Voorzitter van het directiecomité en

gedelegeerd bestuurder van de Glaverbel Groep,

voor de Algemene Vergadering van Aandeelhouders,

op 29 mei 2002

Dames, Heren,

Welkom op deze Algemene Vergadering van de Glaverbel Groep over het boekjaar 2001. Eerst ga ik in op de resultaten en realisaties van het voorbije jaar om het dan te hebben over de nieuwe organisatie van de Groep en de vooruitzichten voor het lopende jaar, op basis van de activiteit in de eerste maanden.

Een recordjaar

De Glaverbel Groep sloot 2001 af met recordprestaties, ondanks een eerder sombere conjunctuur en een dalend glasverbruik na een goed eerste kwartaal.

Buiten de Divisie Auto, die zich in 2002 echter wel verder operationeel herstelt, gingen alle Business Units van de Groep over hun rentabiliteitsdoel, namelijk een EBIT op werkzaam vermogen van 12%. Die prima resultaten bevestigen voor mij dat de strategie van rendabele groei de juiste keuze was. Deze werd in de voorbije tien jaar gevoerd via geografische diversifiëring en meer specialisatie in producten met hoge toegevoegde waarde.

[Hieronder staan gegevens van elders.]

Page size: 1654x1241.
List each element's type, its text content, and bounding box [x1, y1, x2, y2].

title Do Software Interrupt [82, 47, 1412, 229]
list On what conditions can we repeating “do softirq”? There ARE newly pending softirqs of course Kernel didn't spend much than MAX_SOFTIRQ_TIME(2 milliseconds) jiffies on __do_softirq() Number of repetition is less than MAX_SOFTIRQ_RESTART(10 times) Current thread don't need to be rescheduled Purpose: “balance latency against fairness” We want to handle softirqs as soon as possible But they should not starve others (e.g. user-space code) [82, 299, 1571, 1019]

Ter herinnering, zet ik even de resultaten van 2001 op een rijtje.

De geconsolideerde omzet bedraagt 1.810,2 miljoen EUR. Hoewel het glasverbruik ongeveer 3% terugliep in West-Europa, steeg de omzet toch met 7 % omdat de drie divisies van de Groep meer verkochten : + 6 % voor de Divisie Bouw, + 10 % voor de Divisie Auto, + 11 % voor de Divisie Industrie. Ze vertegenwoordigen respectievelijk 55 %, 27 % en 17 % van de omzet van de Groep.

Het geconsolideerde bedrijfsresultaat (EBIT) ligt op 234,5 miljoen EUR, een groei van 26 %. Deze vooruitgang is onder meer te danken aan de vastere verkoopprijzen van basisglas sinds twee jaar en operationele verbeteringen in een aantal veredelingssectoren.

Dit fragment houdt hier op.